Sir John Scarlett, Mantan Kepala Military Intelligence, Section 6 Inggris (MI6), mengatakan bahwa anak-anak sangat rentan terhadap serangan dari orang dewasa yang melacak gerakan mereka menggunakan teknologi Global Positioning System (GPS). Meningkatnya penggunaan perangkat pelacak ponsel dinilai bisa dimanfaatkan oleh para predator seksual.
Scarlett mengatakan bahwa para orangtua harus waspada tentang penggunaan smartphone dan tablet oleh anak-anak. Pasalnya, pedofil bisa saja meretas perangkat mobile untuk melacak pergerakan mereka. Seperti diketahui jika anak-anak kerap check in di suatu lokasi yang mereka kunjungi.

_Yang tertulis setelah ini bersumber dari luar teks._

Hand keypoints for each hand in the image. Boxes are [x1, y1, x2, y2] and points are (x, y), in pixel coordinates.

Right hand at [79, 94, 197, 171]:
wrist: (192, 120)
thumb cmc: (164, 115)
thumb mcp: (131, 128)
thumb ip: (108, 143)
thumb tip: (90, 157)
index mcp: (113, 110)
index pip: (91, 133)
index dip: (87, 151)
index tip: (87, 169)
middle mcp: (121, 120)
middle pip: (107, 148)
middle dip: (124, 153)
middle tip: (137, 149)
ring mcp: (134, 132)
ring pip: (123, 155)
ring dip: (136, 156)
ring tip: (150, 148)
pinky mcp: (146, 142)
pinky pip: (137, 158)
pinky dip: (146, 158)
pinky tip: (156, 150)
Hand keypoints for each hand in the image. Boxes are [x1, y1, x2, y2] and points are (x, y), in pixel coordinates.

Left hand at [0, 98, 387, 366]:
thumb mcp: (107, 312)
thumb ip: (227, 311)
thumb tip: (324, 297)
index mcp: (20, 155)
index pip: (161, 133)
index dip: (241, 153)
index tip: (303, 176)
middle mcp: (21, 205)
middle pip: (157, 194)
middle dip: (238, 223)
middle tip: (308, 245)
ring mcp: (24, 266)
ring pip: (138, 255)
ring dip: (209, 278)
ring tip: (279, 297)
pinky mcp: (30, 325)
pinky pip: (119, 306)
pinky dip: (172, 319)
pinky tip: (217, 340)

Bocornya informasi pribadi dan penggunaan layanan pelacakan menimbulkan risiko lebih besar bagi keamanan masyarakat dibandingkan pengawasan yang dilakukan negara. Menurutnya hal inilah yang lebih mengkhawatirkan, karena remaja cenderung acuh terhadap ancaman karena mereka merupakan generasi yang tumbuh dalam lingkungan teknologi.
Tidak dapat dipungkiri jika teknologi GPS dalam perangkat pintar memberikan penggunanya akses per peta online. Hal ini bertujuan utama untuk membantu sang pengguna melacak perangkatnya saat hilang. Namun kemudian teknologi ini berpotensi besar disalahgunakan oleh pihak yang tidak bertanggungjawab.

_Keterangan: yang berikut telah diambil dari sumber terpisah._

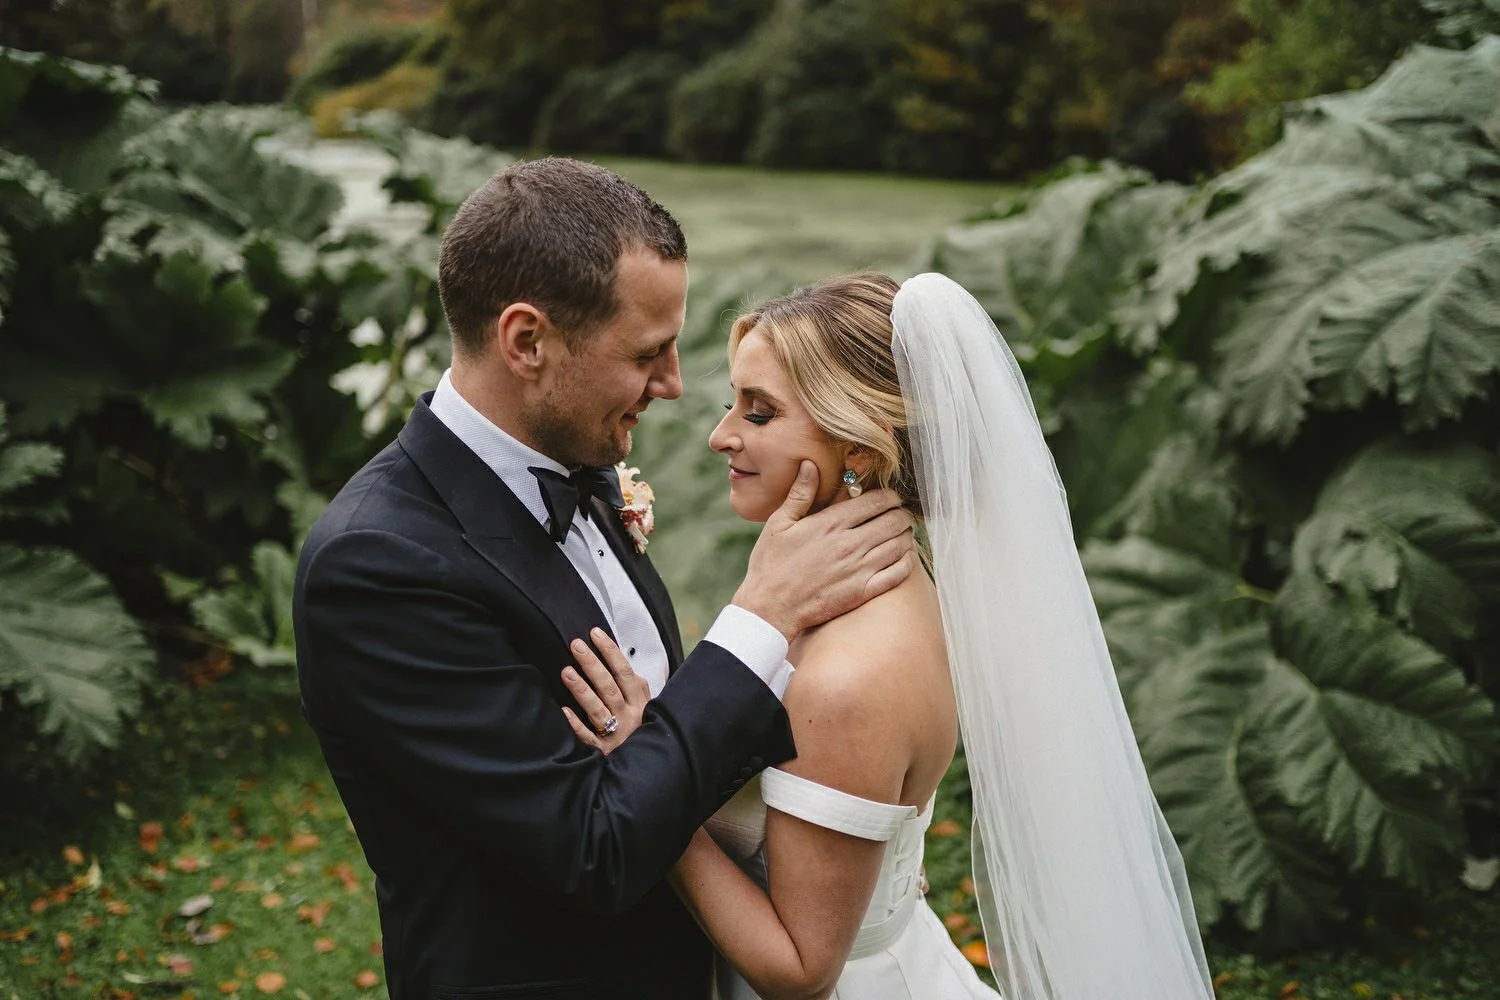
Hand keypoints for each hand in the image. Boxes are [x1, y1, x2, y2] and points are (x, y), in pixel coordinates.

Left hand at [560, 628, 649, 753]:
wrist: (648, 767)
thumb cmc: (642, 732)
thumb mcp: (648, 707)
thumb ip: (637, 687)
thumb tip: (623, 662)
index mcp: (640, 703)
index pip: (624, 671)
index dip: (610, 651)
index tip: (595, 634)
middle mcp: (629, 717)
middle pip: (609, 686)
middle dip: (592, 664)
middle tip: (576, 645)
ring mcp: (616, 735)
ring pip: (597, 709)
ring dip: (582, 689)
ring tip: (566, 671)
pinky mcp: (604, 751)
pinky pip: (588, 737)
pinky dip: (576, 724)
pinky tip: (563, 711)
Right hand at [733, 462, 916, 638]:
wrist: (770, 608)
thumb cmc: (771, 564)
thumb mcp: (779, 523)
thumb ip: (800, 493)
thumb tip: (810, 465)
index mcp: (831, 523)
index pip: (877, 501)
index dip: (891, 496)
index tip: (891, 497)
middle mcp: (850, 544)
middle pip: (895, 520)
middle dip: (901, 514)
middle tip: (899, 514)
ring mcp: (859, 569)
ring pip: (901, 544)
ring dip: (906, 535)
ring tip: (902, 533)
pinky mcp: (863, 592)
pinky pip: (899, 573)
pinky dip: (907, 561)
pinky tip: (904, 557)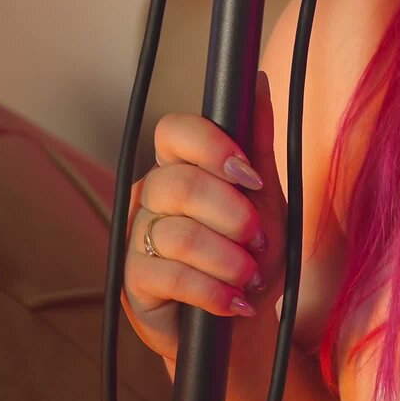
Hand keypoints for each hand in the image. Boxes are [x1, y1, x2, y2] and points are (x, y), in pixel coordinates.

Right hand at [121, 71, 284, 361]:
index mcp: (180, 167)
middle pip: (180, 185)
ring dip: (229, 261)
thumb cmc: (252, 253)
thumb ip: (258, 143)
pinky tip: (234, 303)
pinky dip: (213, 292)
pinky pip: (170, 277)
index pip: (174, 131)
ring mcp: (137, 238)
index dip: (212, 148)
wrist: (243, 320)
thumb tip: (256, 80)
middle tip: (258, 240)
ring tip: (250, 278)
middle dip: (233, 216)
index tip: (250, 177)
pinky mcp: (134, 282)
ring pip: (179, 235)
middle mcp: (151, 196)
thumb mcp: (266, 197)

" Secara pribadi, yang paling saya khawatirkan adalah perangkat pelacakan. Misalnya aplikasi lokasi, yang kini mudah diperoleh. Pada awalnya Anda memberikan informasi tentang diri Anda dan setelah itu Anda bisa kehilangan kendali atas itu semua," ucap Scarlett seperti dikutip dari laman Telegraph.

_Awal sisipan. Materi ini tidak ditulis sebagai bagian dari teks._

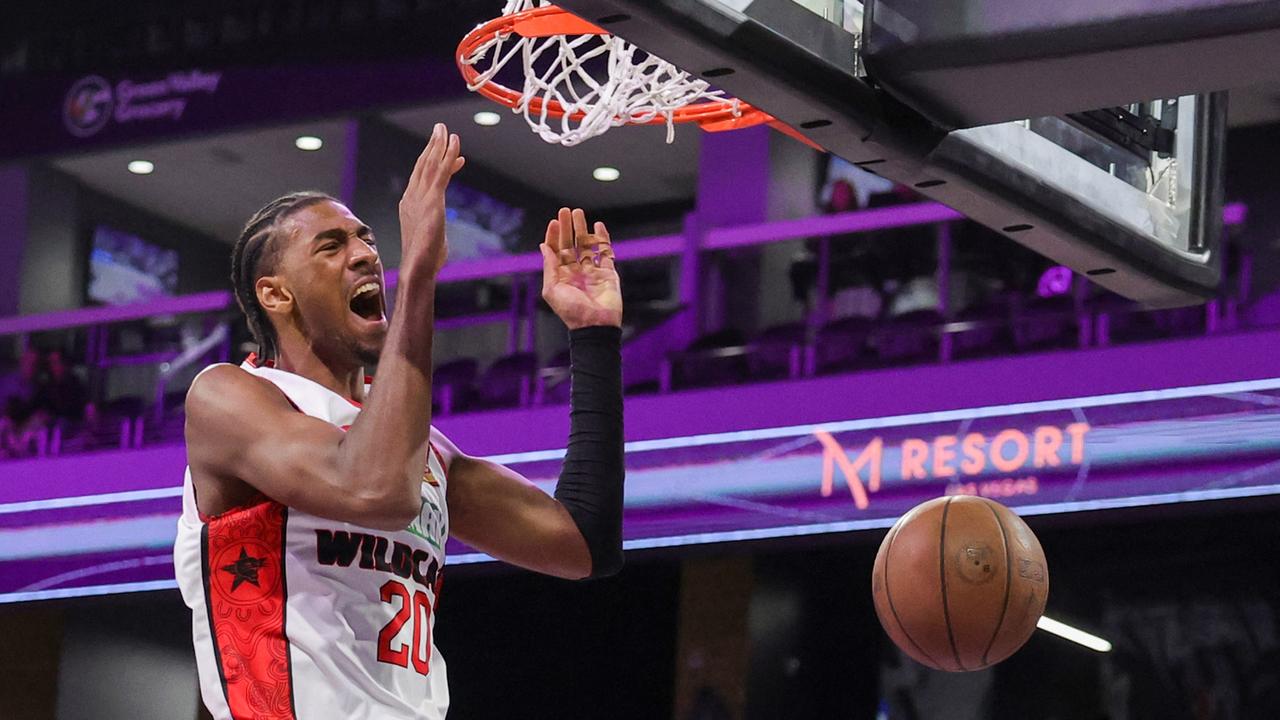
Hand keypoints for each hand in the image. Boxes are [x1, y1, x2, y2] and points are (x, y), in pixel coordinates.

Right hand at [399, 123, 464, 279]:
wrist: (418, 267)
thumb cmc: (424, 261)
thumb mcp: (430, 240)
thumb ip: (433, 232)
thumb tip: (436, 239)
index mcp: (409, 205)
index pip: (421, 178)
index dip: (434, 163)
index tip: (448, 155)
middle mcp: (412, 197)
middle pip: (422, 165)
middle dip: (432, 146)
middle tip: (441, 130)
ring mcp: (420, 197)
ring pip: (430, 163)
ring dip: (438, 144)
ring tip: (445, 129)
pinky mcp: (433, 200)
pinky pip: (441, 171)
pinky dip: (448, 154)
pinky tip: (455, 142)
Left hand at [540, 208, 622, 329]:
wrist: (596, 326)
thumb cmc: (572, 311)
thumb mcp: (553, 289)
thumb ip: (550, 267)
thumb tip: (543, 247)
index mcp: (562, 276)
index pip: (556, 251)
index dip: (554, 236)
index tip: (554, 222)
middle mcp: (576, 272)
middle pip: (571, 244)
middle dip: (568, 228)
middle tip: (565, 211)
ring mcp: (593, 271)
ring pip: (587, 245)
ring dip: (583, 229)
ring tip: (579, 213)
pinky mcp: (608, 273)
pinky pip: (605, 253)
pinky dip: (603, 239)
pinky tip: (599, 226)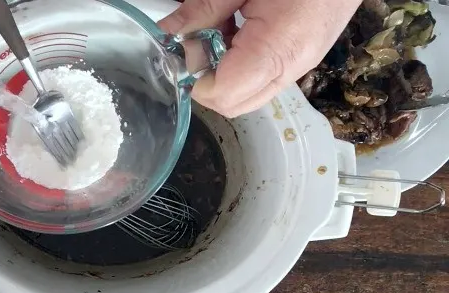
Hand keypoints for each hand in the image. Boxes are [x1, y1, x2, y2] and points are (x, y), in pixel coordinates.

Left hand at [159, 0, 361, 117]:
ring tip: (218, 30)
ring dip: (223, 71)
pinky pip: (263, 76)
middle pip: (235, 104)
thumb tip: (168, 32)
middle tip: (195, 43)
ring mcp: (300, 64)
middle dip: (205, 81)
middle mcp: (292, 66)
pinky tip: (236, 28)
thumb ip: (202, 10)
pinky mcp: (302, 57)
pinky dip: (240, 62)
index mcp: (277, 48)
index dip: (195, 79)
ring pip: (248, 94)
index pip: (223, 94)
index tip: (181, 52)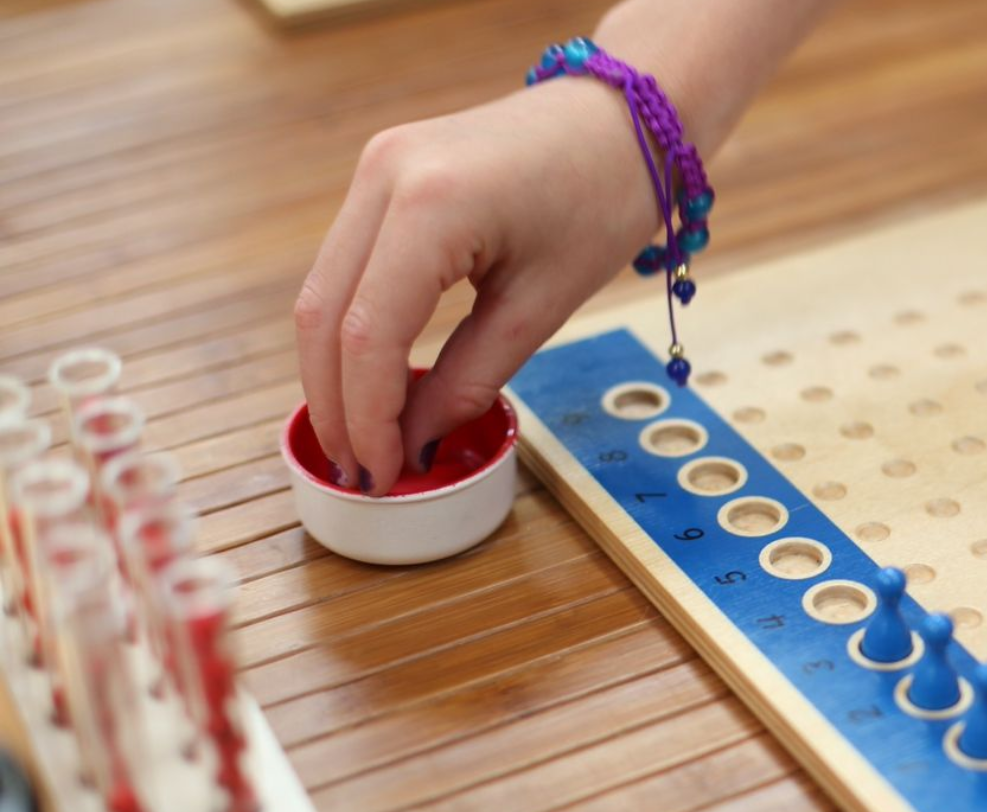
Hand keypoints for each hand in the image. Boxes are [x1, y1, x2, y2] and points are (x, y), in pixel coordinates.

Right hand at [294, 77, 656, 494]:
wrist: (623, 117)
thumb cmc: (603, 197)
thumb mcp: (544, 304)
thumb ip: (470, 377)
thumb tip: (416, 442)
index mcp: (430, 204)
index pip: (366, 334)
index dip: (368, 417)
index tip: (384, 477)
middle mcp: (383, 176)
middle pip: (321, 314)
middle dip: (337, 404)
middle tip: (362, 474)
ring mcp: (375, 168)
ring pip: (321, 291)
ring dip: (335, 372)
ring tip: (366, 441)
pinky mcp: (383, 175)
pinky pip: (347, 267)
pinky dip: (352, 330)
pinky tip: (375, 383)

Untuk itu, dia memastikan para orangtua berkewajiban juga bijak dan bisa menjelaskan bahaya dari penggunaan perangkat pelacakan. Karena para remaja telah tumbuh dengan teknologi sehingga mereka akan jauh lebih tidak peduli terhadap risiko yang ada.
" Ada banyak hal sederhana yang bisa dilakukan untuk melindungi diri sendiri seperti menggunakan password dan hal lainnya. Semua orang harus memahami, bahwa kita tidak bisa benar-benar yakin tidak akan ada penyusup," pungkas Scarlett.